D. Applying the birthday rule here is simple. Maria Campos was born on September 1; Jose Campos was born on October 17. Her birthday comes earlier in the calendar year and she is covered by the Western plan. The Western plan therefore bears primary responsibility for Elizabeth Campos’ medical expenses.
II
This is not a case where either of the employee benefit plans covered themselves with glory. While a legitimate dispute existed as to which one of them would have to pay up on this claim, there was little justification for holding Loma Linda and the insureds hostage to the resolution of a controversy that concerned them not at all. Because of its unwilling participation in this squabble between two insurance plans, Loma Linda has been required to carry over $340,000 on its books for several years, a substantial burden wholly unjustified by any legitimate interest of PM or Western. While the Camposes apparently suffered no financial harm, they are nevertheless primarily liable for the medical expense incurred by their daughter. The possibility of a collection action by Loma Linda while the plans squabbled may not have been entirely comforting to the Camposes, and might well have adversely affected their creditworthiness.
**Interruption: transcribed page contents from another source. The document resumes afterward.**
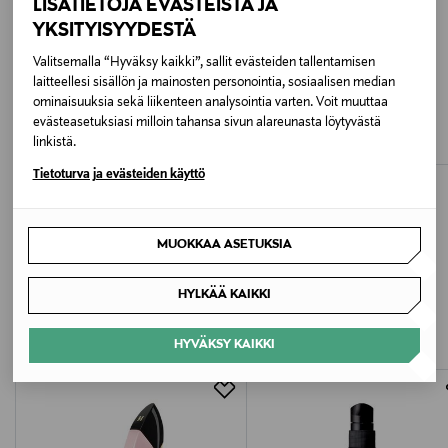
Ihotyyppi
LISÄTIETOJA EVÄSTEISTÄ JA
YKSITYISYYDESTÄ
Kaikki ihotyypit
Valitsemalla “Hyväksy kaikki”, sallit evästeiden tallentamisen
Väri
laitteellesi sisällön ja mainosten personointia, sosiaalisen median
HURRAW
HURRAW
ominaisuuksia sekä liikenteen analysointia varten. Voit muuttaa
Vanilla Lip Balm -huulivoide
Moon Lip Balm -huulivoide
NOCOL
evästeasetuksiasi milloin tahansa sivun alareunasta löytyvästä
Original Price
Original Price
6,90 €
6,90 €
linkistä.
Koko
Tietoturva ja evästeiden käyttö
4,3 g
MUOKKAA ASETUKSIA
Valmistusmaa
LISÄÄ KIINNOSTAVIA
Yhdysvallat
HYLKÄÄ KAIKKI
TUOTTEITA
Valmistajan tuotenumero
HYVÄKSY KAIKKI
T0014
Valmistaja
Miraz Trading Oy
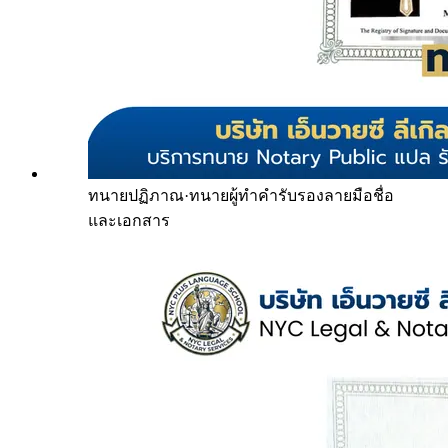
ทนายปฏิภาณ
·
ทนายผู้ทำคำรับรองลายมือชื่อ
และเอกสาร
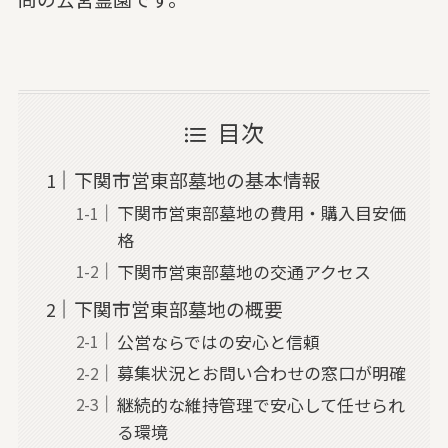
目次
下関市営東部墓地の基本情報
下関市営東部墓地の費用・購入目安価
格
下関市営東部墓地の交通アクセス
下関市営東部墓地の概要
公営ならではの安心と信頼
募集状況とお問い合わせの窓口が明確
継続的な維持管理で安心して任せられ
る環境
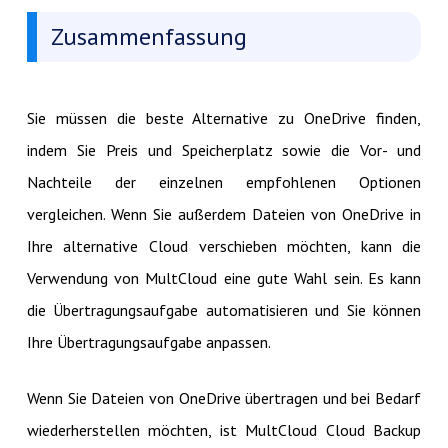
Zusammenfassung
Sie müssen die beste Alternative zu OneDrive finden,
indem Sie Preis und Speicherplatz sowie die Vor- und
Nachteile der einzelnen empfohlenen Optionen
vergleichen. Wenn Sie außerdem Dateien von OneDrive in
Ihre alternative Cloud verschieben möchten, kann die
Verwendung von MultCloud eine gute Wahl sein. Es kann
die Übertragungsaufgabe automatisieren und Sie können
Ihre Übertragungsaufgabe anpassen.
Wenn Sie Dateien von OneDrive übertragen und bei Bedarf
wiederherstellen möchten, ist MultCloud Cloud Backup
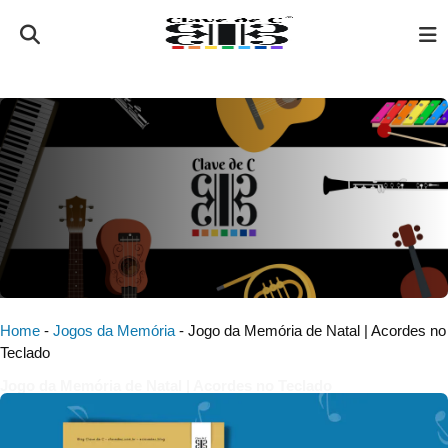
Home
-
Jogos da Memória
-
Jogo da Memória de Natal | Acordes no
Teclado
Jogo da Memória de Natal | Acordes no Teclado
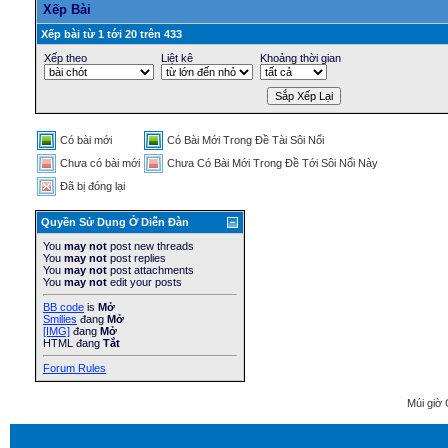
Xếp Bài
Xếp bài từ 1 tới 20 trên 433
Xếp theo
Liệt kê
Khoảng thời gian
Có bài mới
Có Bài Mới Trong Ðề Tài Sôi Nổi
Chưa có bài mới
Chưa Có Bài Mới Trong Ðề Tới Sôi Nổi Này
Ðã bị đóng lại
Quyền Sử Dụng Ở Diễn Ðàn
You
may not
post new threads
You
may not
post replies
You
may not
post attachments
You
may not
edit your posts
BB code
is
Mở
Smilies
đang
Mở
[IMG]
đang
Mở
HTML đang
Tắt
Forum Rules
Múi giờ 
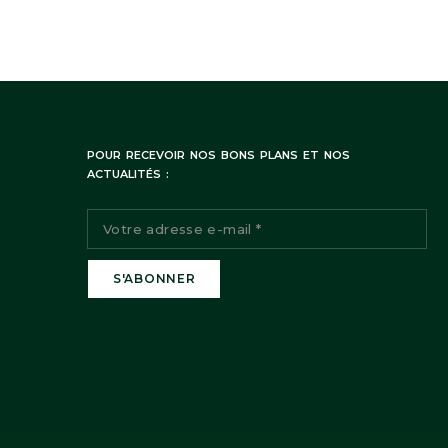
POUR RECEVOIR NOS BONS PLANS ET NOS
ACTUALITÉS :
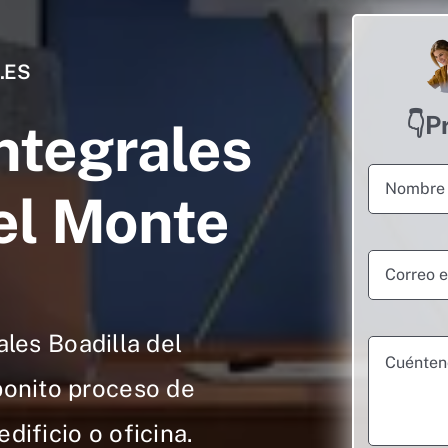
.ES
👇P
ntegrales
el Monte
les Boadilla del
bonito proceso de
dificio o oficina.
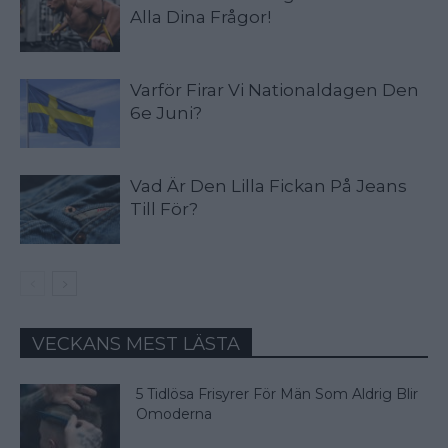
Alla Dina Frågor!
Varför Firar Vi Nationaldagen Den
6e Juni?
Vad Är Den Lilla Fickan På Jeans
Till För?
VECKANS MEST LÄSTA
5 Tidlösa Frisyrer För Män Som Aldrig Blir
Omoderna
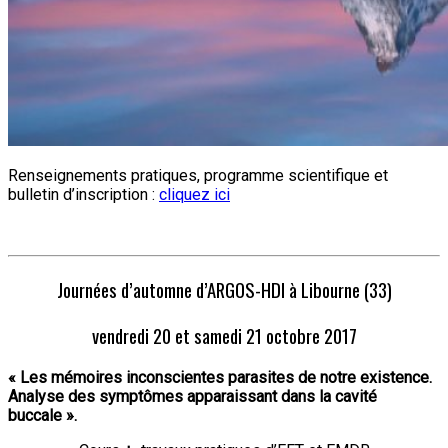
Renseignements pratiques, programme scientifique et
bulletin d’inscription :
cliquez ici
Journées d’automne d’ARGOS-HDI à Libourne (33)
vendredi 20 et samedi 21 octobre 2017
« Les mémoires inconscientes parasites de notre existence.
Analyse des symptômes apparaissant dans la cavité
buccale ».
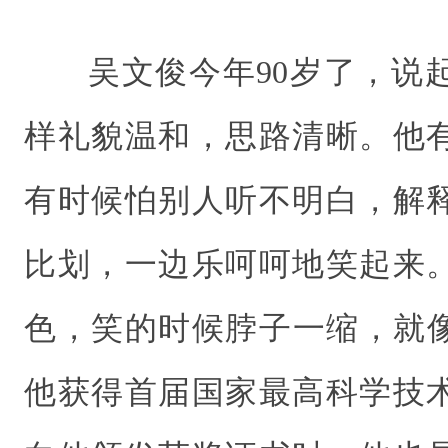
吴文俊今年90岁了，说
样礼貌温和，思路清晰。他
有时候怕别人听不明白，解
比划，一边乐呵呵地笑起来
色，笑的时候脖子一缩，就像
他获得首届国家最高科学技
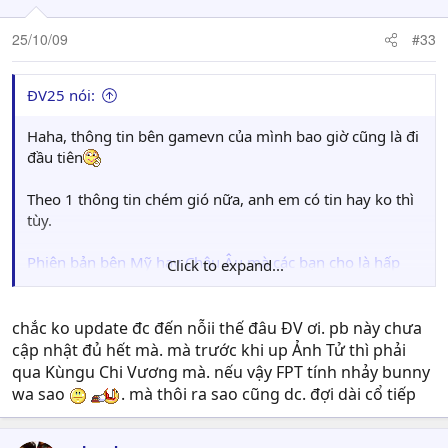
25/10/09
#33
ĐV25 nói:
Haha, thông tin bên gamevn của mình bao giờ cũng là đi
đầu tiên
Theo 1 thông tin chém gió nữa, anh em có tin hay ko thì
tùy.
Phiên bản bên Mỹ hay Châu Âu mà các bạn cho là hấp
Click to expand...
dẫn ư, chuyện nhỏ, Việt Nam mình sắp đón nhận
"Truyền Thuyết Ảnh Tử"
. Ngày đó sẽ ko còn xa, nhưng
xa tới chổ nào thì mình hem biết
chắc ko update đc đến nỗii thế đâu ĐV ơi. pb này chưa
cập nhật đủ hết mà. mà trước khi up Ảnh Tử thì phải
Tin bên lề hành lang nói cho anh em mừng
qua Kùngu Chi Vương mà. nếu vậy FPT tính nhảy bunny
wa sao
. mà thôi ra sao cũng dc. đợi dài cổ tiếp
Hi vọng sắp tới sẽ ra thêm nhiều evetn ý nghĩa trong
game nữa. Mình nhắm sắp tới có ngày 20/11 hi vọng sẽ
The plans’ behavior is especially unjustified because each one’s coordination of benefits provision pointed to itself as the party primarily responsible: Under the PM plan’s gender rule, PM was to be primarily liable; under the Western plan’s birthday rule, Western was. Thus, not only did each plan cover Elizabeth’s medical expenses, but each also had primary responsibility according to the terms of its own policy.
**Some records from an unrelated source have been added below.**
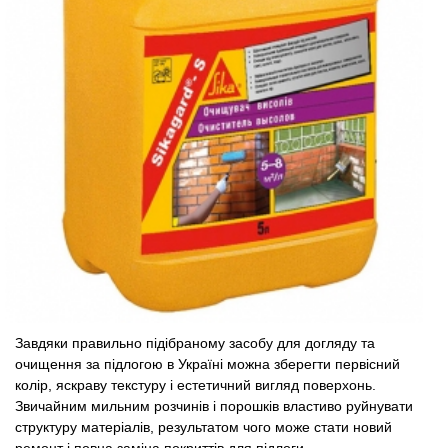
Завдяки правильно підібраному засобу для догляду та
очищення за підлогою в Україні можна зберегти первісний
колір, яскраву текстуру і естетичний вигляд поверхонь.
Звичайним мильним розчинів і порошків властиво руйнувати
структуру матеріалів, результатом чого може стати новий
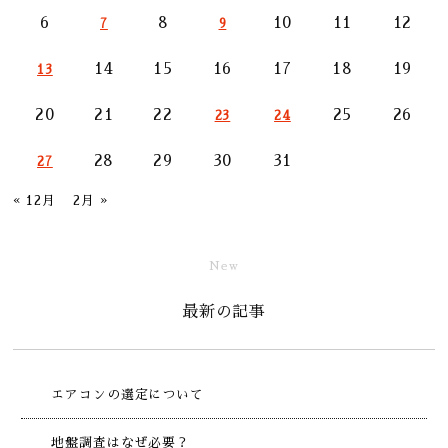
6
8
10
11
12
7
9
14
15
16
17
18
19
13
20
21
22
25
26
23
24
28
29
30
31
27
« 12月
2月 »
New
最新の記事
エアコンの選定について
地盤調査はなぜ必要？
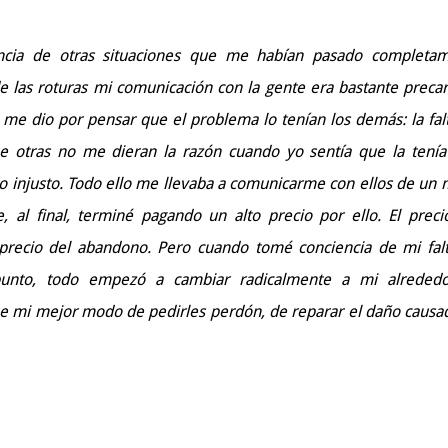
encia de otras situaciones que me habían pasado completa
las roturas mi comunicación con la gente era bastante precari
 me dio por pensar que el problema lo tenían los demás: la fal
e otras no me dieran la razón cuando yo sentía que la tenía
 injusto. Todo ello me llevaba a comunicarme con ellos de un
, al final, terminé pagando un alto precio por ello. El preci
l precio del abandono. Pero cuando tomé conciencia de mi fal
punto, todo empezó a cambiar radicalmente a mi alrededo
 mi mejor modo de pedirles perdón, de reparar el daño causad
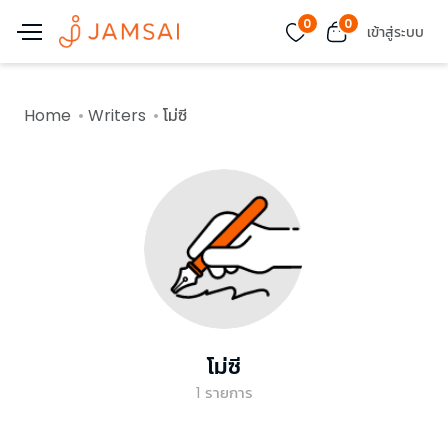
0
0
เข้าสู่ระบบ
Home
Writers
โม่ซี
โม่ซี
1
รายการ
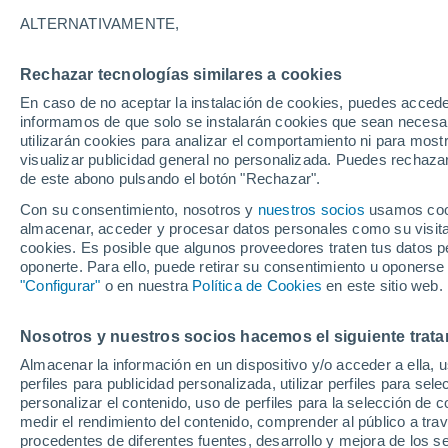
21°
ALTERNATIVAMENTE,
Rechazar tecnologías similares a cookies
Noroeste
En caso de no aceptar la instalación de cookies, puedes accede
Sensación de 21°
10
-
22 km
informamos de que solo se instalarán cookies que sean necesari
utilizarán cookies para analizar el comportamiento ni para most
visualizar publicidad general no personalizada. Puedes rechazar
de este abono pulsando el botón "Rechazar".
Astronomía
Los seis miradores imprescindibles para vivir
Con su consentimiento, nosotros y
nuestros socios
usamos cooki
eclipse solar total del 12 de agosto en Españ
almacenar, acceder y procesar datos personales como su visita e
cookies. Es posible que algunos proveedores traten tus datos pe
Tiempo 1 - 7 días
Actualidad
Mapa de temperatura
oponerte. Para ello, puede retirar su consentimiento u oponerse
"Configurar"
o en nuestra
Política de Cookies
en este sitio web.
Nosotros y nuestros socios hacemos el siguiente trata
Mañana
Lunes
Hoy
Almacenar la información en un dispositivo y/o acceder a ella, 
9 Ago
10 Ago
8 Ago
perfiles para publicidad personalizada, utilizar perfiles para sele
personalizar el contenido, uso de perfiles para la selección de c
medir el rendimiento del contenido, comprender al público a tra
procedentes de diferentes fuentes, desarrollo y mejora de los se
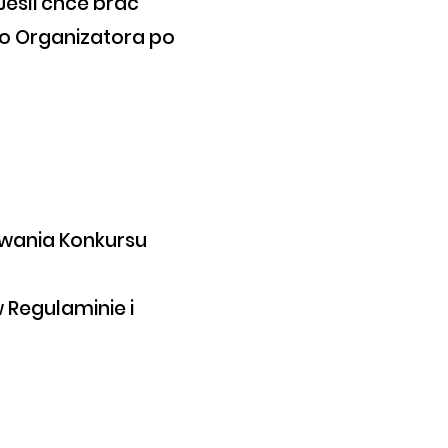
Jeśli chce brać
 do Organizatora po
trwania Konkursu
 Regulaminie i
The two plans should have taken whatever measures reasonably necessary to avoid imposing burdens and inconveniences on parties that had no stake at all in this dispute. Surely, the plans could have devised a means of paying off the debt they collectively owed, and then settled the accounts between themselves once the controversy was resolved.
As a sanction for
their collective intransigence, we remand to the district court for the calculation of damages suffered by Loma Linda as a result of the delay in receiving payment, consisting of interest on the amount due it, together with attorneys’ fees, costs and all other expenses reasonably incurred in protecting its interests.
See
29 U.S.C. § 1132(g); Fed.R.App.P. 38. The plans shall be jointly and severally liable for these amounts and shall otherwise bear their own attorneys’ fees and costs in this litigation.
AFFIRMED AND REMANDED FOR FURTHER PROCEEDINGS CONSISTENT WITH THIS OPINION.